Yes, yes, I know that to you this will seem as if I am blaming unicorns or UFO’s or UFO’s piloted by unicorns for the ills of the modern world.
But this model has the advantage that it explains the facts without requiring that I think of my fellow men as suicidal nincompoops. Instead, I think of them as orcs: merely the pitiable victims enslaved, by means of their slavery to their vices, to a Dark Lord. This model also suggests that the downfall of the Empire of Modern Madness could be as sudden and unexpected (if not inexplicable) as the downfall of the Berlin Wall; the success of the Sons of Light could be as sudden and unexpected (if not inexplicable) as the success of the American Revolution.
You cannot reason with the villains in an Ayn Rand novel. Neither can even a superman like John Galt save them. The most he can do, like Buddha, is stand aside and let the illusionary world destroy itself. The John Galt strategy consists of letting the world, not to mention innocent bystanders like Eddie Williers, go to hell. To someone who wants both to save our civilization and to save the doomed and foolish orcs from their tyrannous master, this is not a very hopeful strategy.
You cannot reason with the villains in an Ayn Rand novel. But you can pray for them.
No, I think instead that the way out of Modern madness must lie in an entirely different method, neither scientific nor Christian. Christianity is inviable to the point of being an anachronism,
Pshaw. Eternal things are never out of date. Christianity is not an idea whose time has passed, it is an idea whose time has not come yet.
… and science is insufficient to aid mankind for all the reasons you ascribed, and it is indeed becoming insufficient even in the empirical areas. It is not even necessary to be non-empirical to confound science; it requires merely to be uncontrolled.
I don’t understand what that sentence means. Uncontrolled?

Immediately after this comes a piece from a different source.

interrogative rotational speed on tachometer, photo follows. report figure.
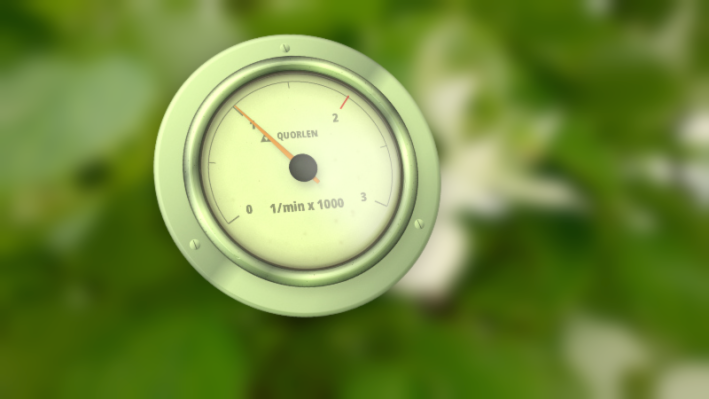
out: 1000 rpm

When science cannot run experiments, it is stymied until more data arrive by time and by luck. Paleontology told me as a youth that a great beast called a brontosaurus once roamed the Earth; they now tell me it was a mistake. Astronomy has no hope of answering questions on the nature of planets and distant stars without more info, which ain’t coming any faster than 300 megameters/second. Climatology, well, we know how accurate that is; at least paleontologists aren’t asking that I cap-and-trade fossil credits. But certainly science cannot aid man in being man. The science that runs controlled experiments on man is only the science of Mengele.

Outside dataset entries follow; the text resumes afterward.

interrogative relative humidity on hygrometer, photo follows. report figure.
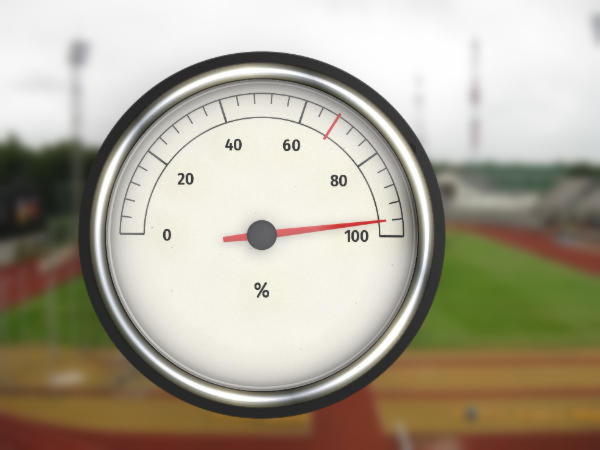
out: 96 %
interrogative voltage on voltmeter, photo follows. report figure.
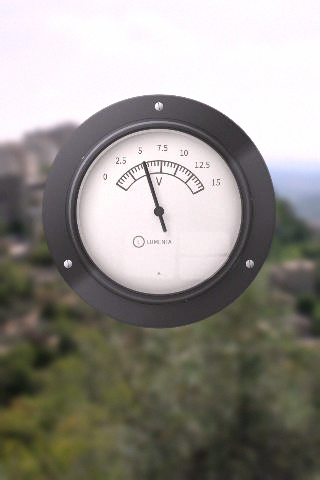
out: 5 V
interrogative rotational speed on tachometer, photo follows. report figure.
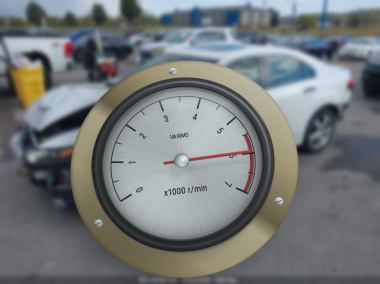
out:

I freely admit that I do not know with precision what method will arise to save man (if any will; doom is always a possibility), but I do think it must be fungible, available to the common man to understand and put into play in his own life, without needing kings or priests or professors to ordain it. If nothing else, I seek such a method for my life, concluding that the best I can do to save the world is to save myself and lead by example.
The message of Christ is simple and clear enough that you do not need a degree in theology to understand it.
The poor and miserable and hopeless, the widow and the prisoner and the orphan understand it. The message is powerful enough that some men devote their lives in service to it, giving up home and family to do so: those are the priests at whom you so glibly scoff, whose mere existence is a powerful witness to the Christian faith, and who seek, as you do, to save the world by example, and save themselves by repentance.
The faith of Christ is the faith of the common man. An intellectual has to overcome his own precious precociousness to understand it. Even those who mock the faith by calling it a “meme” pay homage to its enduring power and infinite appeal. It is a model that explains as much of the universe as can be explained, and which correctly identifies as mysteries those things which, by their very nature, the mind of man cannot explain: my experience has been that other models of the universe are grossly deficient in some basic way, either lacking in hope (as paganism or Buddhism, which regard the world, and fate, as something to escape) or lacking in faith (as socialism, which has no faith in human nature) or lacking in charity (as Objectivism).